Haploid kromozoma sahip sperm ve yumurtanın döllenmesiyle oluşan zigot, yeni ferdi oluşturması sürecinde geçirdiği mitoz bölünmelerle hücre sayısını artırmaktadır.
Ancak burada en az hücre sayısının artması kadar önemli olan başka bir konu zigottan köken alan hücrelerin embriyonun gelişimi sürecinde farklı özellik ve görevlere sahip hücre tiplerine farklılaşmasıdır.
Bu farklılaşmanın temelinde yumurta hücresinin sitoplazmasının homojen olmaması, zigotun bölünmeleriyle oluşan yavru hücrelerin sitoplazma içeriklerinin birbirinden farklı olması yatmaktadır. İleriki aşamalarda ise, her hücre atadan alınan genetik bilginin sadece belli kısımlarını kullanarak görevine uygun yapıya kavuşmaktadır.
Burada söylenmek istenen esas nokta, vücuttaki tüm hücre tiplerinin genetik bilgisinin kökeninin zigot olduğu, mitoz bölünme ile bu bilginin tüm hücrelere değişmeden aktarıldığı, ancak hücrelerin farklılaşma sürecinde bu bilgilerin bir kısmını kullanıp bir kısmını kullanmadıklarıdır. Her hücre tipi, kendi görevi ile uyumlu olan bilgiyi kullanır ve bu sayede görevine uygun anatomik yapıya sahip olur.
Embriyonik gelişimin erken evrelerindeki hücreler ergin bireyin çok değişik tipteki hücrelerine dönüşebilme potansiyeline sahiptir.
Embriyonun erken dönemlerinde elde edilen kök hücreler embriyonik kök hücreolarak adlandırılır. Henüz farklılaşmamış olan bu hücreler, sınırsız bölünebilme, kendini yenileyebilme, değişik doku ve organlara dönüşebilme potansiyeline sahiptir.

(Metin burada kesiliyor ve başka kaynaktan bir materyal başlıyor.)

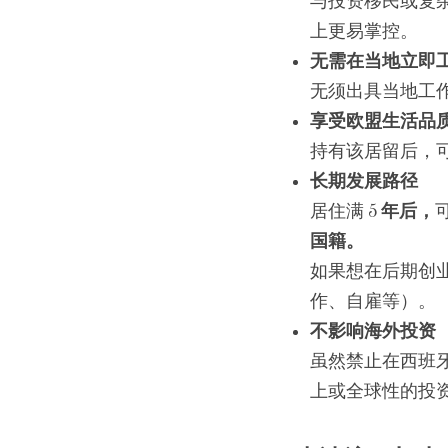
与投资移民或复
上更易掌控。
无需在当地立即
无须出具当地工
享受欧盟生活品
持有该居留后，
长期发展路径
居住满 5 
年后，
国籍。
如果想在后期创
作、自雇等）。
不影响海外投资
虽然禁止在西班
上或全球性的投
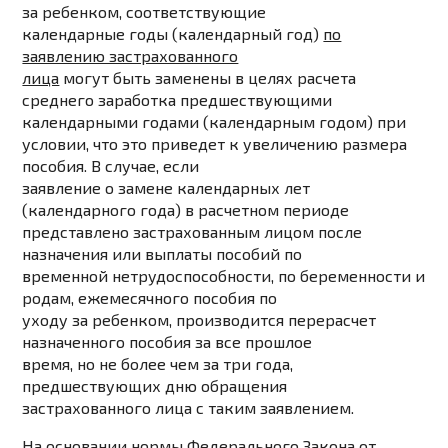
за ребенком, соответствующие
календарные годы (календарный год)
по
заявлению застрахованного
лица
могут быть
заменены
в целях расчета
среднего заработка предшествующими
календарными годами (календарным годом) при
условии, что это приведет к увеличению размера
пособия. В случае, если
заявление о замене календарных лет
(календарного года) в расчетном периоде
представлено застрахованным лицом после
назначения или выплаты пособий по
временной нетрудоспособности, по беременности и
родам, ежемесячного пособия по
уходу за ребенком, производится перерасчет
назначенного пособия за все прошлое
время, но не более чем за три года,
предшествующих дню обращения
застрахованного лица с таким заявлением.
На основании нормы Федерального Закона от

Ergin bireyin vücudu da, çeşitli tipte kök hücrelere sahiptir. Bu hücreler, gereksinim duyulduğunda çoğalma özelliği olmayan özelleşmiş hücrelerin yerini almaktadır. Örneğin kemik iliğindeki kök hücreler, kan hücrelerinin tüm çeşitlerine dönüşebilme yeteneğinde olan hücrelerdir.

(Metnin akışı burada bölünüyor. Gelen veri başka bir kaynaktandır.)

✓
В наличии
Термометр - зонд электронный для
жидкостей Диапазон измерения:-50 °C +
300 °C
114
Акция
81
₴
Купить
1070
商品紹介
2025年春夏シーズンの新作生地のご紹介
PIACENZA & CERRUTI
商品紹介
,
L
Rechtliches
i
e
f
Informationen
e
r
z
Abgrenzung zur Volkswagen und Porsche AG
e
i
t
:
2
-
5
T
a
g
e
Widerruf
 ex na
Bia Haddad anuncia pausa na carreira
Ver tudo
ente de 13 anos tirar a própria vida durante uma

Embriyonik kök hücrelerin kültürlerde çoğaltılması, zarar görmüş ya da hastalıklı organların onarılması konusunda umut verici sonuçlar vermektedir.
Kök hücre kültürleri sayesinde, şeker hastaları için insülin üreten pankreas hücrelerinin üretilmesi ya da Parkinson hastaları için sağlıklı beyin hücrelerinin üretimi sağlanabilecektir.
Kök hücre alanında yapılan çalışmaların tarihçesi şöyle özetlenebilir.
- 1959 yılında tüp bebek yöntemi le ilk tavşanın dünyaya gelmesi
- 1968 yılında Edwards ve Bavister, ilk kez insan yumurtasının vücut dışında tüpte döllemeyi başardılar.
- 1978 yılında ilk tüp bebek İngiltere’de doğdu.
- 1981 yılında Evans ve Kaufman, fare kök hücrelerini elde ettiler.
- 1996 yılında Rhesus cinsi maymunların embriyonik kök hücreleri elde edildi.
- 1998 yılında Thomson ve arkadaşları insan embriyonik kök hücresini elde ettiler.
- 2000 yılında insan embriyonik kök hücrelerin bütün hücre tiplerine dönüşebileceği anlaşıldı.
- 2001 yılında kök hücre çalışmalarında insan embriyosu kullanılması Amerika Birleşik Devletleri’nde yasaklandı.
- Yamanaka 2006 yılında yaptığı çalışmayla hücrelerin uyarılarak kök hücrelere dönüştürülebileceğini gösterdi ve bu çalışmasıyla 2012 yılında Nobel ödülünü aldı.